Comment Re:Ridiculous argument (Score 2, Insightful) 308
Now let's look at your examples : -> a perfectly flat desert : LOW entropy. Perhaps a bit higher than a not-quite-flat-but-looking-flat desert, but defineately LOW entropy.
Nope. It's the other way around. When you can't find a pattern, it's high entropy. The desert in this example is not a flat monomolecular sheet, it's white noise of sand. You don't get much higher entropy than this.
Therefore it is not made by an intelligence. (according to this measure)
You can't possibly make that deduction based on the entropy level. Intelligence can obviously create objects with either high or low entropy.

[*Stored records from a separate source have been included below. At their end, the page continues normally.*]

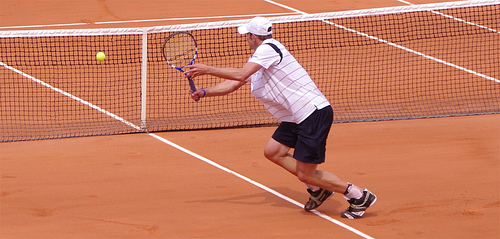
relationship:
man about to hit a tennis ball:
[187, 14, 377, 218] [96, 50, 106, 63]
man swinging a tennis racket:
[187, 14, 377, 218] [162, 31, 198, 97]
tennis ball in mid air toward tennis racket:
[96, 50, 106, 63] [162, 31, 198, 97]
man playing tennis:
[187, 14, 377, 218] [79, 12, 305, 124]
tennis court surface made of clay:
[2, 1, 500, 236] [32, 180, 133, 225]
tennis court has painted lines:
[2, 1, 500, 236] [162, 139, 252, 180]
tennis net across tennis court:
[1, 1, 498, 128] [2, 1, 500, 236]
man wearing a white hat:
[187, 14, 377, 218] [235, 15, 276, 39]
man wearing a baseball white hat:
[187, 14, 377, 218] [235, 15, 276, 39]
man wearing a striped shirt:
[187, 14, 377, 218] [248, 38, 331, 125]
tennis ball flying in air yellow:
[96, 50, 106, 63] [98, 52, 102, 58]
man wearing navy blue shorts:
[187, 14, 377, 218] [272, 104, 333, 164]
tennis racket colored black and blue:
[162, 31, 198, 97] [171, 56, 200, 86]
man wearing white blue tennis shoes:
[187, 14, 377, 218] [342, 187, 378, 219]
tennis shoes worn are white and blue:
[342, 187, 378, 219] [350, 201, 369, 220]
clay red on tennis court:
[32, 180, 133, 225] [2, 1, 500, 236]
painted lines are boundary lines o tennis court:
[162, 139, 252, 180] [2, 1, 500, 236]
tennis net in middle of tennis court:
[1, 1, 498, 128] [2, 1, 500, 236]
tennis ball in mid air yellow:
[96, 50, 106, 63] [98, 52, 102, 58]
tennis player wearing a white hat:
[187, 14, 377, 218] [235, 15, 276, 39]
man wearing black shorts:
[187, 14, 377, 218] [294, 104, 335, 163]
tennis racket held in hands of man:
[162, 31, 198, 97] [187, 14, 377, 218]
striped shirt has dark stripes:
[248, 38, 331, 125] [263, 41, 283, 65]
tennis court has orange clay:
[2, 1, 500, 236] [32, 180, 133, 225]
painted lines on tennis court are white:
[162, 139, 252, 180] [249, 178, 264, 187]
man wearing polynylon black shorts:
[187, 14, 377, 218] [294, 104, 335, 163]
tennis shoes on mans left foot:
[342, 187, 378, 219] [342, 182, 376, 220]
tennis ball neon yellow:
[96, 50, 106, 63] [98, 52, 102, 58]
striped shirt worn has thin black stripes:
[248, 38, 331, 125] [281, 74, 308, 101]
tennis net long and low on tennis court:
[1, 1, 498, 128] [2, 1, 500, 236]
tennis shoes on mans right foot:
[342, 187, 378, 219] [302, 176, 335, 211]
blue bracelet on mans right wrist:
[201, 87, 208, 98] [196, 83, 211, 103]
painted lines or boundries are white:
[162, 139, 252, 180] [249, 178, 264, 187]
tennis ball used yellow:
[96, 50, 106, 63] [98, 52, 102, 58]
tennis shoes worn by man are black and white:
[342, 187, 378, 219] [364, 187, 379, 204]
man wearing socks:
[187, 14, 377, 218] [346, 184, 364, 204]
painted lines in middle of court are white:
[162, 139, 252, 180] [222, 165, 250, 182]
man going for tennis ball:
[187, 14, 377, 218] [96, 50, 106, 63]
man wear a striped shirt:
[187, 14, 377, 218] [248, 38, 331, 125]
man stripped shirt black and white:
[187, 14, 377, 218] [364, 187, 379, 204]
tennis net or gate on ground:
[1, 1, 498, 128] [367, 104, 455, 132]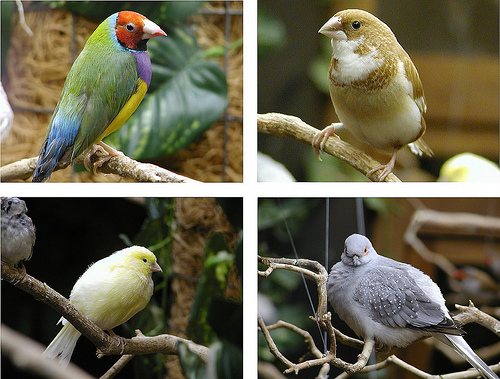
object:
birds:
[32, 8, 466, 365]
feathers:
[323, 233, 465, 352]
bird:
[28, 11, 173, 185]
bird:
[40, 244, 167, 369]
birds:
[27, 9, 433, 183]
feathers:
[131, 50, 151, 88]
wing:
[68, 51, 134, 161]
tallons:
[306, 125, 400, 182]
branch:
[2, 146, 217, 181]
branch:
[2, 265, 182, 379]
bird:
[325, 233, 467, 352]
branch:
[305, 346, 493, 377]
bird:
[309, 9, 433, 180]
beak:
[318, 16, 349, 41]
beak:
[146, 25, 168, 38]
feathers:
[30, 117, 80, 183]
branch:
[257, 112, 400, 182]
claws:
[108, 334, 128, 354]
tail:
[41, 311, 85, 366]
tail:
[28, 139, 75, 183]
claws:
[82, 143, 121, 175]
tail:
[437, 324, 495, 378]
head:
[339, 232, 374, 267]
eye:
[143, 258, 148, 263]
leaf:
[129, 33, 227, 165]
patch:
[325, 35, 376, 81]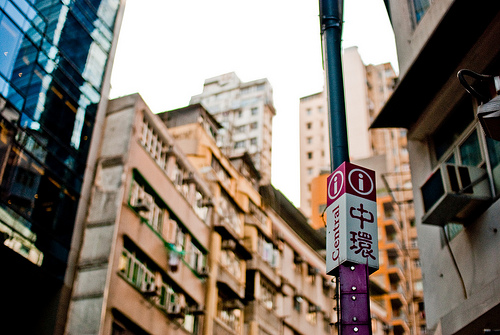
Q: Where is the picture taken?
A: City.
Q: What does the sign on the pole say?
A: Central.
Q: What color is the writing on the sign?
A: Purple.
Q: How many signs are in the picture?
A: One.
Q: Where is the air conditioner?
A: A window.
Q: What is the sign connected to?
A: A pole.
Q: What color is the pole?
A: Green.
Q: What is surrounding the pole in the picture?
A: Buildings.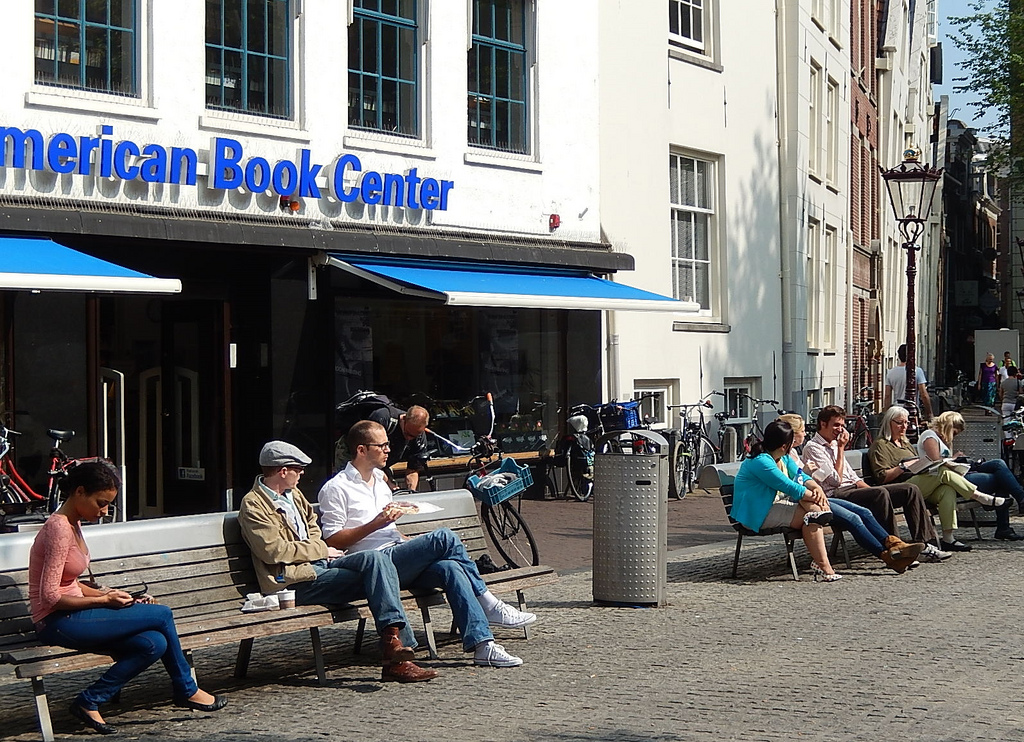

-> The surface of most gas planets : LOW entropy (obviously). Compare it to earth's ocean floor. It is mostly very, very flat. When a robot is standing on the ocean floor, he will see kilometers of perfectly flat dark terrain. The only real features, like volcanoes or sunken ships, come from external activity with high entropy (though not necessarily intelligence) That terrain does not have instabilities. It has very, very LOW entropy.
Same thing here. You completely misunderstood what entropy is.
Therefore you can conclude it not to be man-made. You'd conclude the ships to be intelligently-made, which is correct, but you'd also call the volcanoes intelligently-made which is not correct. Unless the zulus are right and we better start throwing women into volcanoes to placate the volcano god, that is.
You can't conclude anything. Especially when you don't have a clue of what entropy is.
Now let's take another example.
Let's not. Instead, read up entropy, and then, maybe, start discussing the subject matter.